SUMMER SUMMER SUMMER TIME - EDINBURGH FRINGE 2016



IT'S NEARLY EDINBURGH FRINGE O'CLOCK

It’s the 18th July 2016. And we are in a rehearsal room at York Theatre Royal in our first day of rehearsal for SNAKES & GIANTS.

We’re back with our wonderful friends at Summerhall from the 3rd – 27th August. SNAKES & GIANTS is a show about landscape and building and losing and millions of years and fleeting moments. It’s exciting. It’s full of excellent sound and soul music. It’s full of movement and singing and dancing. And it’s uplifting. And it’s sad.

It’s 4 years since we were in exactly the same rehearsal room making BEULAH, a folk musical about William Blake. Similarly, a show which is about so much stuff and also about 2 people. And the feeling was the same – exciting and scary. The feeling of pushing at something and feeling like we’re breaking some new ground in what we make and how we make it. We’ve never played a whole lot with movement and dance before. And this is the first show we’ve ever made to be performed in a theatre space.

But that’s not all. We’re also up in Edinburgh with our excellent old friends at C Venues, where we first started working in 2007. We’re bringing back Dominic Allen’s brilliant show A COMMON MAN: THE BRIDGE THAT TOM BUILT. A story about the revolutionary, world changing man, Thomas Paine. We produced Dom’s show in 2013 and, as our world gets darker and harder, the show gets more and more relevant. It’s about refusing to accept the status quo, about inciting revolution, and about understanding things from history. And Dom is sheer, sheer joy to watch. He was last in The Crucible with Tom Morris at Bristol Old Vic, then he was in Aus with us and is currently out on tour with Les Enfant Terribles. 

In Australia at the beginning of this year we met a mathematician called Tom Smith. And he inspired a play. FROM THE MOUTHS OF THE GODS is about freewill and determinism and kissing. It’s performed by an actor and an audience member each day. So the pair in the story will never be the same twice. It’s a big experiment in storytelling and maths and, we hope, a month long journey of meeting excellent people we’d never have met otherwise.

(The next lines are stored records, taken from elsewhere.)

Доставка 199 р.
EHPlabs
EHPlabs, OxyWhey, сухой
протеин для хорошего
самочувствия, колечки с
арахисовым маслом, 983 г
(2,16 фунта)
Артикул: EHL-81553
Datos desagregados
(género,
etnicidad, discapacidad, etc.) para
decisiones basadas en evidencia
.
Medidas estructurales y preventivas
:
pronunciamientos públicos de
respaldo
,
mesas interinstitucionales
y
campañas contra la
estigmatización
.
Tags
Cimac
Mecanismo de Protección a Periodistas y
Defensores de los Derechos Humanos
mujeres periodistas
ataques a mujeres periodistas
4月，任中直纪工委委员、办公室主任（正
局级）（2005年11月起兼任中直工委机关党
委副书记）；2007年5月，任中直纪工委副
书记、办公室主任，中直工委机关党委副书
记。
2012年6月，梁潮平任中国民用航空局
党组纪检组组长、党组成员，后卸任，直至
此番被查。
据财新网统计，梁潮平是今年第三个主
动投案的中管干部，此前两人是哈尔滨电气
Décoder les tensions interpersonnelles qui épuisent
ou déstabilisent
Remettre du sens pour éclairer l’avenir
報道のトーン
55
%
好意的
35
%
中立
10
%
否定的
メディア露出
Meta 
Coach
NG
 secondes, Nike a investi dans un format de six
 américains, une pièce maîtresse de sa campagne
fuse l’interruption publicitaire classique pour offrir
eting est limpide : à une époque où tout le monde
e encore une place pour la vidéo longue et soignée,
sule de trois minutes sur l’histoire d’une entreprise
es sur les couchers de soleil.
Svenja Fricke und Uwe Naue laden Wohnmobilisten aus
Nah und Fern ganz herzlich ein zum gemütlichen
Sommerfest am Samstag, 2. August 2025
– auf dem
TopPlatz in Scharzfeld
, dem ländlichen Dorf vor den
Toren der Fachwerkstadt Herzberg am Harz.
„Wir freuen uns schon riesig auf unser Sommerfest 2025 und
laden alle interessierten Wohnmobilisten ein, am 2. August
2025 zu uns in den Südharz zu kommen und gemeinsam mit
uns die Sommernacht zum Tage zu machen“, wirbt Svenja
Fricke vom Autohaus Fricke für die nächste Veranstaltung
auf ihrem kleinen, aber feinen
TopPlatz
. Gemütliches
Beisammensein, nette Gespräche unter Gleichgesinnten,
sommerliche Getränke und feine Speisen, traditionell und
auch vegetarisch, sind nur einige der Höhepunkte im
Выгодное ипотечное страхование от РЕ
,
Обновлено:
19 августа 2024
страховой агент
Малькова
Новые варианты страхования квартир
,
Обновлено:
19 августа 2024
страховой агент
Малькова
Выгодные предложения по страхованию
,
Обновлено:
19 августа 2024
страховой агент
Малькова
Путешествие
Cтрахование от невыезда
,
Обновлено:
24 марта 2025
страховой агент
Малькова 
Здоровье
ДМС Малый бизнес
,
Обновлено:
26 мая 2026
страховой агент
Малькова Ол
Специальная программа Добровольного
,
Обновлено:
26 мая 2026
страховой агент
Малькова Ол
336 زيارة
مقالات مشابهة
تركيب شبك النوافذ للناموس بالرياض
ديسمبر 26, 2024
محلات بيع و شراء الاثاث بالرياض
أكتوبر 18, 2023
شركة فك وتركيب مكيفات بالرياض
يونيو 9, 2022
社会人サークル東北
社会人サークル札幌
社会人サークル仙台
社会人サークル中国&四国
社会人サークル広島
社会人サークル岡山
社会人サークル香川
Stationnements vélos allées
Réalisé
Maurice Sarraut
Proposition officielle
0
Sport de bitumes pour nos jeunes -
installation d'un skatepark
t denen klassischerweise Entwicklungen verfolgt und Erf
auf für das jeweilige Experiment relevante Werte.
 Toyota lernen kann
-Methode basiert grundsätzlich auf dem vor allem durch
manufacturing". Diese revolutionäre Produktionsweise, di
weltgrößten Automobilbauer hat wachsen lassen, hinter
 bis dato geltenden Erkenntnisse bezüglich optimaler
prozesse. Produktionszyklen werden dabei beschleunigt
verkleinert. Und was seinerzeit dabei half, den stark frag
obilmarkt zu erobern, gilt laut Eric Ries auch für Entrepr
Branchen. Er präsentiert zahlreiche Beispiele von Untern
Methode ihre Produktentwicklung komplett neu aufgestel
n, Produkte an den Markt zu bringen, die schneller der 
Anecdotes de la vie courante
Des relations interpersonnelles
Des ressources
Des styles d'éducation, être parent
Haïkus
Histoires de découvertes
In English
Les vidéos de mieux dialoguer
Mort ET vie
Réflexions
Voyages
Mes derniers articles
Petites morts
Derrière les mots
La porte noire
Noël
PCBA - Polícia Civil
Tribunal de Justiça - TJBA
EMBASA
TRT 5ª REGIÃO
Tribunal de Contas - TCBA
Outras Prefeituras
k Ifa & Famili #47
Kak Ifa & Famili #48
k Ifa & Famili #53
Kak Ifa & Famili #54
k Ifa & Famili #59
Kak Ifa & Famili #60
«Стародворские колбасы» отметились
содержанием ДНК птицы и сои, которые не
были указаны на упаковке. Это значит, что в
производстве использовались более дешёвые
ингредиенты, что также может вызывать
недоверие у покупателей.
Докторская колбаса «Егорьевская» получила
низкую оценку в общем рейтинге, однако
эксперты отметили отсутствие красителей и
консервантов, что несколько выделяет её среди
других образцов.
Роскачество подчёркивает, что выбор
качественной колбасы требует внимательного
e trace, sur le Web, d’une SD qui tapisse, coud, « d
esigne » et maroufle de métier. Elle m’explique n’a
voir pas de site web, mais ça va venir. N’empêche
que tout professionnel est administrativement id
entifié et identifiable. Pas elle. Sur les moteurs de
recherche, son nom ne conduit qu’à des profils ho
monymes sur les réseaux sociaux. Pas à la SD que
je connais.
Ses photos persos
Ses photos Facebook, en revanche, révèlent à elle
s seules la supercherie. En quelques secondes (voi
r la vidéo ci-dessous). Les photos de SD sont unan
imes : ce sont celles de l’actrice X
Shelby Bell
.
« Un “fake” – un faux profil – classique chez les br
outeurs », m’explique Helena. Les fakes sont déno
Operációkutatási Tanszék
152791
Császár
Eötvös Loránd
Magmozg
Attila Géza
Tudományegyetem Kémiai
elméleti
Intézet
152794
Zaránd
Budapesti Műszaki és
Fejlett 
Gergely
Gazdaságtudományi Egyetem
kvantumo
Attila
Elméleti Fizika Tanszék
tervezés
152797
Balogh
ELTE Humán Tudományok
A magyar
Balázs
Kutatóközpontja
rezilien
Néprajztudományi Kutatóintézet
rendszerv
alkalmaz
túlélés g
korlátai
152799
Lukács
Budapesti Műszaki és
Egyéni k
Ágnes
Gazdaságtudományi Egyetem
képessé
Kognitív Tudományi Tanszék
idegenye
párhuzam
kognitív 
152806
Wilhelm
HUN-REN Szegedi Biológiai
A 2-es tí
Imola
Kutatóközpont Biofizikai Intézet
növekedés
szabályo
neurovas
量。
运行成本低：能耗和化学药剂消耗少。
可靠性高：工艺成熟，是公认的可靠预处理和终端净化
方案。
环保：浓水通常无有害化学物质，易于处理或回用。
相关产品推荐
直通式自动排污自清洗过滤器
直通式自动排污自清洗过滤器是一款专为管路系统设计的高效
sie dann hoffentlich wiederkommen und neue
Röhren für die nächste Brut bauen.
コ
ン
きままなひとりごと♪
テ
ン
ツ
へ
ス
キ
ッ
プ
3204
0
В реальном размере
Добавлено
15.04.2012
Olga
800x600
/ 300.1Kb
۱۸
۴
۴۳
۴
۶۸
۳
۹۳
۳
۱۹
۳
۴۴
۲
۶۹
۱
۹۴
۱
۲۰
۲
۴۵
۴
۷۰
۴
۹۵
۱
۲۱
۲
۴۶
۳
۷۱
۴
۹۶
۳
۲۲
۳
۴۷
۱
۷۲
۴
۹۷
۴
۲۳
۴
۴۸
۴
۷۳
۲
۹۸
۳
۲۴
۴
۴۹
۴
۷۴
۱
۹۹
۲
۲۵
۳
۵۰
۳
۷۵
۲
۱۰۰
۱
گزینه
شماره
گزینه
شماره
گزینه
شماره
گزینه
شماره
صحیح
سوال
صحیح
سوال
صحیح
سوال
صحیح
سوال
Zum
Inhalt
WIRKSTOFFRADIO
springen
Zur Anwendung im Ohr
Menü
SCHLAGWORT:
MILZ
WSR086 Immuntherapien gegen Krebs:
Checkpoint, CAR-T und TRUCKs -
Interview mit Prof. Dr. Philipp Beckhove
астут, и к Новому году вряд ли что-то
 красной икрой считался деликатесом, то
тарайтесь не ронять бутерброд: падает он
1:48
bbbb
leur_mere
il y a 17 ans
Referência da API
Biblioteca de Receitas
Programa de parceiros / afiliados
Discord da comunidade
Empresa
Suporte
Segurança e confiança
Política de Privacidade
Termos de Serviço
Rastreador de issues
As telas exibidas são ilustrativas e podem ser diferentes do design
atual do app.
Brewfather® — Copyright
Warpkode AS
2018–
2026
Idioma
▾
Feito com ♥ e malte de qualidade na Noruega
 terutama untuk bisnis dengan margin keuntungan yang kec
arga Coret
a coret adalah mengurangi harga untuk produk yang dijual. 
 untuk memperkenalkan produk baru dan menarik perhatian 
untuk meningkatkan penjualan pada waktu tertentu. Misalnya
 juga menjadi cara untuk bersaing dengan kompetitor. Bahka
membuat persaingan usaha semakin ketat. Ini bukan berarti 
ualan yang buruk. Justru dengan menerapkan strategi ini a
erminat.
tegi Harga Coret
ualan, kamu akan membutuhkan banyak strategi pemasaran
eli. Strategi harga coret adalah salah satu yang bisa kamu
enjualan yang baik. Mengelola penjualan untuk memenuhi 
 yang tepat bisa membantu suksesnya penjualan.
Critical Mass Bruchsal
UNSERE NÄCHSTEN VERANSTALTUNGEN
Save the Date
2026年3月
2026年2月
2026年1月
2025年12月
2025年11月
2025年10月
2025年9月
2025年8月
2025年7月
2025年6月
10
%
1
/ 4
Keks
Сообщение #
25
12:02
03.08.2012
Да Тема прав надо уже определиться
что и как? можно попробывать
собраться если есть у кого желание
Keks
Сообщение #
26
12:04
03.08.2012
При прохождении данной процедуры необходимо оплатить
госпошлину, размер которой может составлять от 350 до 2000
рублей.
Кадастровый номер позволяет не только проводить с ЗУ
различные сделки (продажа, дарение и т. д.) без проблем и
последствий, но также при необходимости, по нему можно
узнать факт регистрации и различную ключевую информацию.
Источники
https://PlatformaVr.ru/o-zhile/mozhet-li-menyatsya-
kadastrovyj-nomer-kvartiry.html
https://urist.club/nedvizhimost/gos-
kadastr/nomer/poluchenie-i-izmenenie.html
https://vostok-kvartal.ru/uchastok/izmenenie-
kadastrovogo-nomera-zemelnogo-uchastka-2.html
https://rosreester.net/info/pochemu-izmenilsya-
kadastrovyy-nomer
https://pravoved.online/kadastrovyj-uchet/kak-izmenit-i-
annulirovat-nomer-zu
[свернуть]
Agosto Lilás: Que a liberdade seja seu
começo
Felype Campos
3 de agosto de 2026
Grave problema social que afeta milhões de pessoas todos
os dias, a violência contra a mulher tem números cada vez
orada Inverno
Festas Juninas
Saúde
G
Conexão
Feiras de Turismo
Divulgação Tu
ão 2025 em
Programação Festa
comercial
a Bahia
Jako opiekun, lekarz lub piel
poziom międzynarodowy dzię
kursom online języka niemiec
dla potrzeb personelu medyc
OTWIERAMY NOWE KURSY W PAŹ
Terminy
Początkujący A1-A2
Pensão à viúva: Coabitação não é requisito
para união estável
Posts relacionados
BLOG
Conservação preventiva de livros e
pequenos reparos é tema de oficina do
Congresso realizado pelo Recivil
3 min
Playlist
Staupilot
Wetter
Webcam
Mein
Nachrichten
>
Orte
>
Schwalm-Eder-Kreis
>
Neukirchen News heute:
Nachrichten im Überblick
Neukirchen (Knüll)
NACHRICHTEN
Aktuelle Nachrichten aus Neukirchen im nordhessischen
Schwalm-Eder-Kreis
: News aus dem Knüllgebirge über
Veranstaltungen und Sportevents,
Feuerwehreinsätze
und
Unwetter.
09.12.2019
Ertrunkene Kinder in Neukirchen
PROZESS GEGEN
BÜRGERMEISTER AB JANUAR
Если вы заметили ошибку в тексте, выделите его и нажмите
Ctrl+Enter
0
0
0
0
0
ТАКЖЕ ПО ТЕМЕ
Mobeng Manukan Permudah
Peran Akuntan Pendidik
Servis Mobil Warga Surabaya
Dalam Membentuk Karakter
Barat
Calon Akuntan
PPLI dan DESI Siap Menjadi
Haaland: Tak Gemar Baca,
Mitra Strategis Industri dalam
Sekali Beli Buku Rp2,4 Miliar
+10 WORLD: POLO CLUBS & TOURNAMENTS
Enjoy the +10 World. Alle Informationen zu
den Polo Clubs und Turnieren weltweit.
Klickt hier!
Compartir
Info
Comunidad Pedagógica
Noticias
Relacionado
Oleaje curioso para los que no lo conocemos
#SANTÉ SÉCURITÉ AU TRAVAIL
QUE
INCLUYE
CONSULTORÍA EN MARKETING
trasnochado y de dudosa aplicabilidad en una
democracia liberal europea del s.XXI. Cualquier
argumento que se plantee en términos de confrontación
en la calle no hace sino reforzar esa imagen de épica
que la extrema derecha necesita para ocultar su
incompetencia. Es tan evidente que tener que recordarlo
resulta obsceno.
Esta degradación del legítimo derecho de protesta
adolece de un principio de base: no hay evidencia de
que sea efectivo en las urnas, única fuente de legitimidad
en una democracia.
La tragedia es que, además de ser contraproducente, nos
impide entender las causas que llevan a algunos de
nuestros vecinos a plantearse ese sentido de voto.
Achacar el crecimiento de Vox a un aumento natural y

So, these two weeks between now and opening these three shows will move fast. Probably too fast. But we can’t wait. Because a good summer in Edinburgh is one of the greatest joys.

And then we take the shows to more new friends at The Bikeshed.

And then we take the shows to great old friends at Greenwich Theatre.

And we couldn’t be happier!

See you on the way…


Holly, Hannah, Veronica, Dom, Joe, Joanne, Alex, Alex and Jim.